Are you even looking at my previous replies to you?
The method I used in the previous question applies to this one.
Let me know what you think.
If you can earn 5%, how much will you have to save each year if you want to retire in 35 years with $1 million?
Reiny
answered
11 years ago
11 years ago
zeenat
answered
11 years ago
11 years ago
but they are not the same thing is asking for. Some question are based on future value and some on present value. the formyla cannot be the same.
Reiny
answered
11 years ago
11 years ago
There are two main formulas
amount = presentvalue( 1+i)^n
or for an annuity:
amount = payment( (1+i)^n - 1)/i
for this one, let the payment be p
p( 1.05)^35 - 1)/.05 = 1000000
p = 1000000/90.320307..
p = $ 11071.70
about 11 thousand a year.
amount = presentvalue( 1+i)^n
or for an annuity:
amount = payment( (1+i)^n - 1)/i
for this one, let the payment be p
p( 1.05)^35 - 1)/.05 = 1000000
p = 1000000/90.320307..
p = $ 11071.70
about 11 thousand a year.
zeenat
answered
11 years ago
11 years ago
thank you. that helped in understanding. :)
Explain Bot
answered
1 year ago
1 year ago
To determine how much you need to save each year to reach your retirement goal of $1 million in 35 years, we can use the concept of compound interest. Compound interest is calculated by multiplying the initial amount by the interest rate and adding any additional contributions made over time.
Here's how you can calculate the annual savings needed:
1. Determine the future value (FV) of your savings goal. In this case, it is $1 million.
2. Determine the number of years (N) until retirement. In this case, it is 35 years.
3. Determine the interest rate (R) you will earn on your investments. In this case, it is 5%.

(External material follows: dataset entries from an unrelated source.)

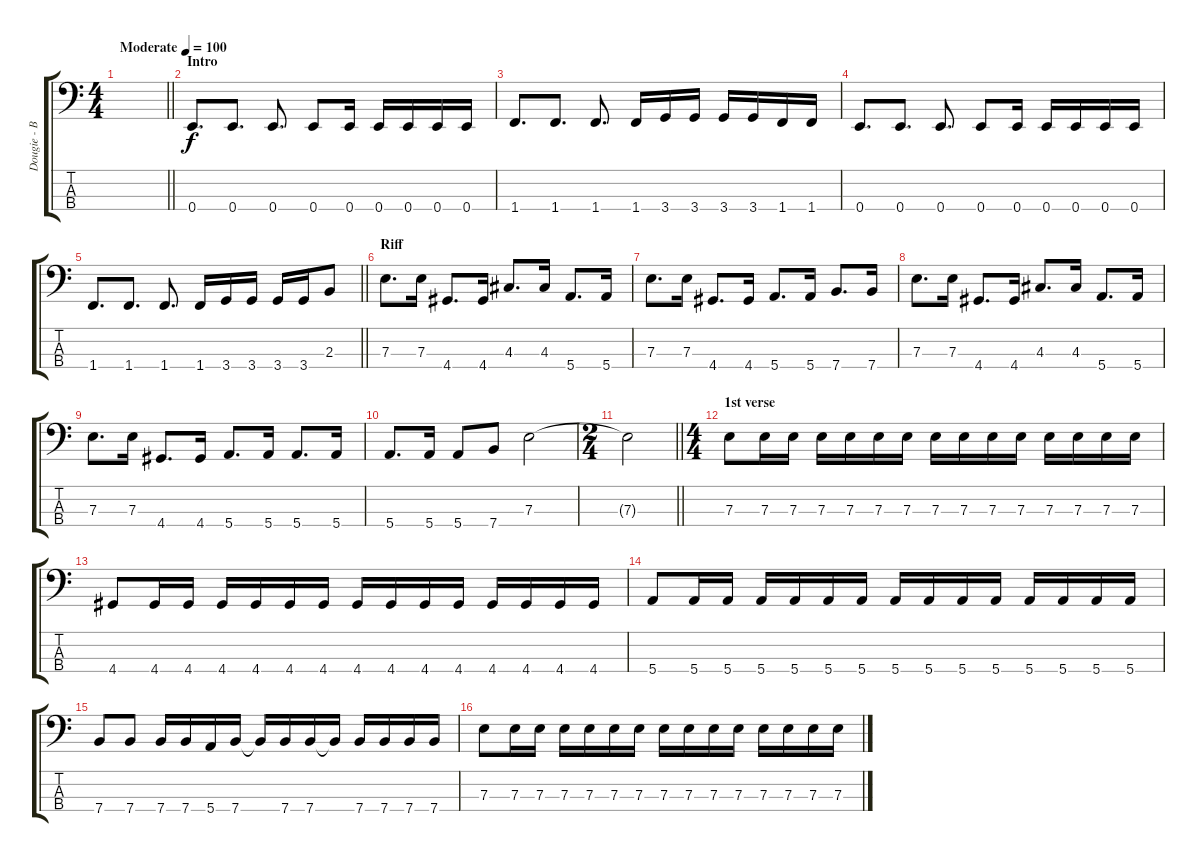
\track ("Dougie - Bass" "Dougie - B") {instrument electricbasspick}
\staff {score tabs}
\tuning (G2 D2 A1 E1) {hide}
\ts (4 4)
\tempo (100 "Moderate")
\clef f4
\barLineRight lightlight
\ks c
|
\section ("" "Intro")
0.4.8{d} 0.4.8{d} 0.4.8{d} 0.4.8 0.4.16 0.4.16 0.4.16 0.4.16 0.4.16 |
1.4.8{d} 1.4.8{d} 1.4.8{d} 1.4.16 3.4.16 3.4.16 3.4.16 3.4.16 1.4.16 1.4.16 |
0.4.8{d} 0.4.8{d} 0.4.8{d} 0.4.8 0.4.16 0.4.16 0.4.16 0.4.16 0.4.16 |
\barLineRight lightlight
1.4.8{d} 1.4.8{d} 1.4.8{d} 1.4.16 3.4.16 3.4.16 3.4.16 3.4.16 2.3.8 |
\section ("" "Riff")
7.3.8{d} 7.3.16 4.4.8{d} 4.4.16 4.3.8{d} 4.3.16 5.4.8{d} 5.4.16 |
7.3.8{d} 7.3.16 4.4.8{d} 4.4.16 5.4.8{d} 5.4.16 7.4.8{d} 7.4.16 |
7.3.8{d} 7.3.16 4.4.8{d} 4.4.16 4.3.8{d} 4.3.16 5.4.8{d} 5.4.16 |
7.3.8{d} 7.3.16 4.4.8{d} 4.4.16 5.4.8{d} 5.4.16 5.4.8{d} 5.4.16 |
5.4.8{d} 5.4.16 5.4.8 7.4.8 7.3.2 |
\ts (2 4)
\barLineRight lightlight
7.3{t}.2 |
\ts (4 4)
\section ("" "1st verse")
7.3.8 7.3.16 7.3.16 7.3.16 7.3.16 7.3.16 7.3.16 7.3.16 7.3.16 7.3.16 7.3.16 7.3.16 7.3.16 7.3.16 7.3.16 |
4.4.8 4.4.16 4.4.16 4.4.16 4.4.16 4.4.16 4.4.16 4.4.16 4.4.16 4.4.16 4.4.16 4.4.16 4.4.16 4.4.16 4.4.16 |
5.4.8 5.4.16 5.4.16 5.4.16 5.4.16 5.4.16 5.4.16 5.4.16 5.4.16 5.4.16 5.4.16 5.4.16 5.4.16 5.4.16 5.4.16 |
7.4.8 7.4.8 7.4.16 7.4.16 5.4.16 7.4.16 7.4{t}.16 7.4.16 7.4.16 7.4{t}.16 7.4.16 7.4.16 7.4.16 7.4.16 |
7.3.8 7.3.16 7.3.16 7.3.16 7.3.16 7.3.16 7.3.16 7.3.16 7.3.16 7.3.16 7.3.16 7.3.16 7.3.16 7.3.16 7.3.16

Now, we can use the formula for compound interest to calculate the annual savings needed (P):
FV = P * [(1 + R)^N - 1] / R
Substituting the given values:
$1,000,000 = P * [(1 + 0.05)^35 - 1] / 0.05
To isolate P, we can multiply both sides of the equation by 0.05:
$1,000,000 * 0.05 = P * [(1 + 0.05)^35 - 1]
$50,000 = P * [(1.05)^35 - 1]
Next, we calculate (1.05)^35 - 1:
(1.05)^35 - 1 ≈ 2.808
Now we can substitute this value back into the equation:
$50,000 = P * 2.808
Finally, to find P, we divide both sides of the equation by 2.808:
P ≈ $50,000 / 2.808
P ≈ $17,808.07
Therefore, to retire in 35 years with $1 million, you would need to save approximately $17,808.07 per year.
Here's how you can calculate the annual savings needed:
1. Determine the future value (FV) of your savings goal. In this case, it is $1 million.
2. Determine the number of years (N) until retirement. In this case, it is 35 years.
3. Determine the interest rate (R) you will earn on your investments. In this case, it is 5%.
Now, we can use the formula for compound interest to calculate the annual savings needed (P):
FV = P * [(1 + R)^N - 1] / R
Substituting the given values:
$1,000,000 = P * [(1 + 0.05)^35 - 1] / 0.05
To isolate P, we can multiply both sides of the equation by 0.05:
$1,000,000 * 0.05 = P * [(1 + 0.05)^35 - 1]
$50,000 = P * [(1.05)^35 - 1]
Next, we calculate (1.05)^35 - 1:
(1.05)^35 - 1 ≈ 2.808
Now we can substitute this value back into the equation:
$50,000 = P * 2.808
Finally, to find P, we divide both sides of the equation by 2.808:
P ≈ $50,000 / 2.808
P ≈ $17,808.07
Therefore, to retire in 35 years with $1 million, you would need to save approximately $17,808.07 per year.